La guerre des petits brasseurs contre les gros est relancée, ce matin, par un article des « Échos », qui annonce qu’un  « millier de petits brasseurs locaux allemands va sans doute se frotter les mains ». La raison? La condamnation de cinq brasseurs allemands pour s’être entendu sur les prix entre 2006 et 2008, à une amende de 106,5 millions d’euros.

Pas sûr pour autant que cette condamnation profite aux micro-brasseurs, qui ne sont pas vraiment en situation de concurrence économique avec les brasseurs industriels.
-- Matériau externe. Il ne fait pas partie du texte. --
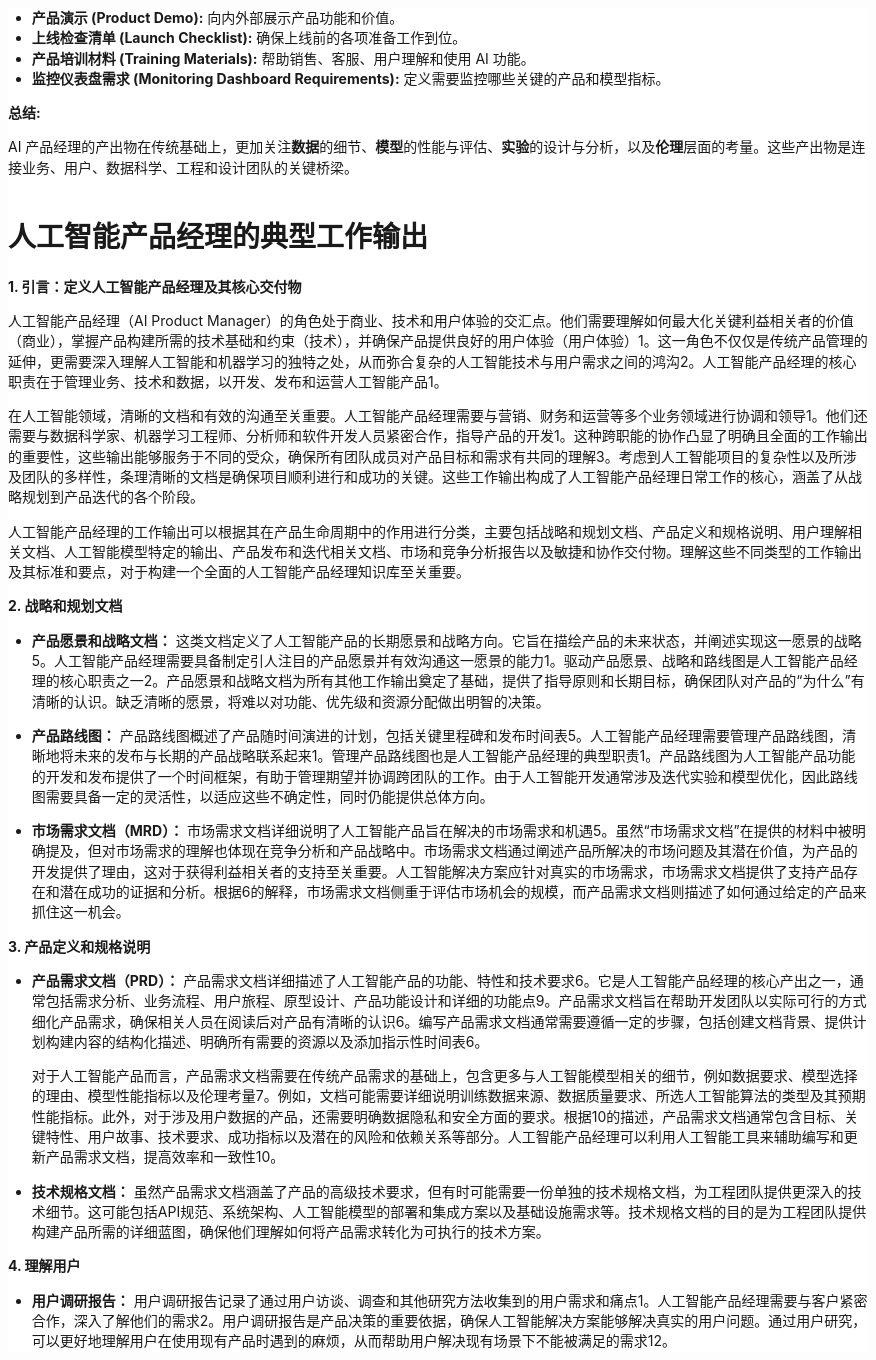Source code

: - **产品演示 (Product Demo):** 向内外部展示产品功能和价值。
- **上线检查清单 (Launch Checklist):** 确保上线前的各项准备工作到位。
- **产品培训材料 (Training Materials):** 帮助销售、客服、用户理解和使用 AI 功能。
- **监控仪表盘需求 (Monitoring Dashboard Requirements):** 定义需要监控哪些关键的产品和模型指标。

**总结:**

AI 产品经理的产出物在传统基础上，更加关注**数据**的细节、**模型**的性能与评估、**实验**的设计与分析，以及**伦理**层面的考量。这些产出物是连接业务、用户、数据科学、工程和设计团队的关键桥梁。



# 人工智能产品经理的典型工作输出

**1. 引言：定义人工智能产品经理及其核心交付物**

人工智能产品经理（AI Product Manager）的角色处于商业、技术和用户体验的交汇点。他们需要理解如何最大化关键利益相关者的价值（商业），掌握产品构建所需的技术基础和约束（技术），并确保产品提供良好的用户体验（用户体验）1。这一角色不仅仅是传统产品管理的延伸，更需要深入理解人工智能和机器学习的独特之处，从而弥合复杂的人工智能技术与用户需求之间的鸿沟2。人工智能产品经理的核心职责在于管理业务、技术和数据，以开发、发布和运营人工智能产品1。

在人工智能领域，清晰的文档和有效的沟通至关重要。人工智能产品经理需要与营销、财务和运营等多个业务领域进行协调和领导1。他们还需要与数据科学家、机器学习工程师、分析师和软件开发人员紧密合作，指导产品的开发1。这种跨职能的协作凸显了明确且全面的工作输出的重要性，这些输出能够服务于不同的受众，确保所有团队成员对产品目标和需求有共同的理解3。考虑到人工智能项目的复杂性以及所涉及团队的多样性，条理清晰的文档是确保项目顺利进行和成功的关键。这些工作输出构成了人工智能产品经理日常工作的核心，涵盖了从战略规划到产品迭代的各个阶段。

人工智能产品经理的工作输出可以根据其在产品生命周期中的作用进行分类，主要包括战略和规划文档、产品定义和规格说明、用户理解相关文档、人工智能模型特定的输出、产品发布和迭代相关文档、市场和竞争分析报告以及敏捷和协作交付物。理解这些不同类型的工作输出及其标准和要点，对于构建一个全面的人工智能产品经理知识库至关重要。

**2. 战略和规划文档**

- **产品愿景和战略文档：** 这类文档定义了人工智能产品的长期愿景和战略方向。它旨在描绘产品的未来状态，并阐述实现这一愿景的战略5。人工智能产品经理需要具备制定引人注目的产品愿景并有效沟通这一愿景的能力1。驱动产品愿景、战略和路线图是人工智能产品经理的核心职责之一2。产品愿景和战略文档为所有其他工作输出奠定了基础，提供了指导原则和长期目标，确保团队对产品的“为什么”有清晰的认识。缺乏清晰的愿景，将难以对功能、优先级和资源分配做出明智的决策。
    
- **产品路线图：** 产品路线图概述了产品随时间演进的计划，包括关键里程碑和发布时间表5。人工智能产品经理需要管理产品路线图，清晰地将未来的发布与长期的产品战略联系起来1。管理产品路线图也是人工智能产品经理的典型职责1。产品路线图为人工智能产品功能的开发和发布提供了一个时间框架，有助于管理期望并协调跨团队的工作。由于人工智能开发通常涉及迭代实验和模型优化，因此路线图需要具备一定的灵活性，以适应这些不确定性，同时仍能提供总体方向。
    
- **市场需求文档（MRD）：** 市场需求文档详细说明了人工智能产品旨在解决的市场需求和机遇5。虽然“市场需求文档”在提供的材料中被明确提及，但对市场需求的理解也体现在竞争分析和产品战略中。市场需求文档通过阐述产品所解决的市场问题及其潜在价值，为产品的开发提供了理由，这对于获得利益相关者的支持至关重要。人工智能解决方案应针对真实的市场需求，市场需求文档提供了支持产品存在和潜在成功的证据和分析。根据6的解释，市场需求文档侧重于评估市场机会的规模，而产品需求文档则描述了如何通过给定的产品来抓住这一机会。
    

**3. 产品定义和规格说明**

- **产品需求文档（PRD）：** 产品需求文档详细描述了人工智能产品的功能、特性和技术要求6。它是人工智能产品经理的核心产出之一，通常包括需求分析、业务流程、用户旅程、原型设计、产品功能设计和详细的功能点9。产品需求文档旨在帮助开发团队以实际可行的方式细化产品需求，确保相关人员在阅读后对产品有清晰的认识6。编写产品需求文档通常需要遵循一定的步骤，包括创建文档背景、提供计划构建内容的结构化描述、明确所有需要的资源以及添加指示性时间表6。
    
    对于人工智能产品而言，产品需求文档需要在传统产品需求的基础上，包含更多与人工智能模型相关的细节，例如数据要求、模型选择的理由、模型性能指标以及伦理考量7。例如，文档可能需要详细说明训练数据来源、数据质量要求、所选人工智能算法的类型及其预期性能指标。此外，对于涉及用户数据的产品，还需要明确数据隐私和安全方面的要求。根据10的描述，产品需求文档通常包含目标、关键特性、用户故事、技术要求、成功指标以及潜在的风险和依赖关系等部分。人工智能产品经理可以利用人工智能工具来辅助编写和更新产品需求文档，提高效率和一致性10。
    
- **技术规格文档：** 虽然产品需求文档涵盖了产品的高级技术要求，但有时可能需要一份单独的技术规格文档，为工程团队提供更深入的技术细节。这可能包括API规范、系统架构、人工智能模型的部署和集成方案以及基础设施需求等。技术规格文档的目的是为工程团队提供构建产品所需的详细蓝图，确保他们理解如何将产品需求转化为可执行的技术方案。
    

**4. 理解用户**

- **用户调研报告：** 用户调研报告记录了通过用户访谈、调查和其他研究方法收集到的用户需求和痛点1。人工智能产品经理需要与客户紧密合作，深入了解他们的需求2。用户调研报告是产品决策的重要依据，确保人工智能解决方案能够解决真实的用户问题。通过用户研究，可以更好地理解用户在使用现有产品时遇到的麻烦，从而帮助用户解决现有场景下不能被满足的需求12。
Mais qu’importe: avec la baisse de la consommation de bière (-8% en CHR en 2013), juxtaposée au vent de poupe favorable aux nouveaux micro-brasseurs, les tensions s’exacerbent dans la brasserie. En témoigne par exemple la polémique, en octobre 2013, autour du slogan du salon des bières artisanales de Trégunc, en Bretagne,  le Bierzhistan, à savoir « Kro Er Maez », soit « Kro dehors »…

Selon le Télégramme, le président des Brasseurs de France, Philippe Vasseur,  a déclaré que « le fait de signifier à l’un des principaux acteurs du marché que sa présence n’est pas souhaitable sur le sol breton nous semble une atteinte insupportable à son image » et « le reflet d’une animosité peu en phase avec les valeurs de notre profession ». « Nous pouvons considérer que Kro est devenu un nom générique que l’on assimile à une bière standard sans saveur », rétorquait alors Bierzhistan.

C’est un vrai débat: les brasseurs, qu’ils soient petits ou gros, font-ils tous le même métier? Est-ce la même chose que de produire sa bière à petite échelle ou en quantité industrielle? Certains en doutent et portent plainte, comme en Californie et dans le Missouri (USA). Budweiser était ainsi accusée, en février 2013, de mettre trop d’eau dans sa bière, c’est à dire en diluant trop l’extrait de malt permettant de fabriquer la boisson… Affaire à suivre.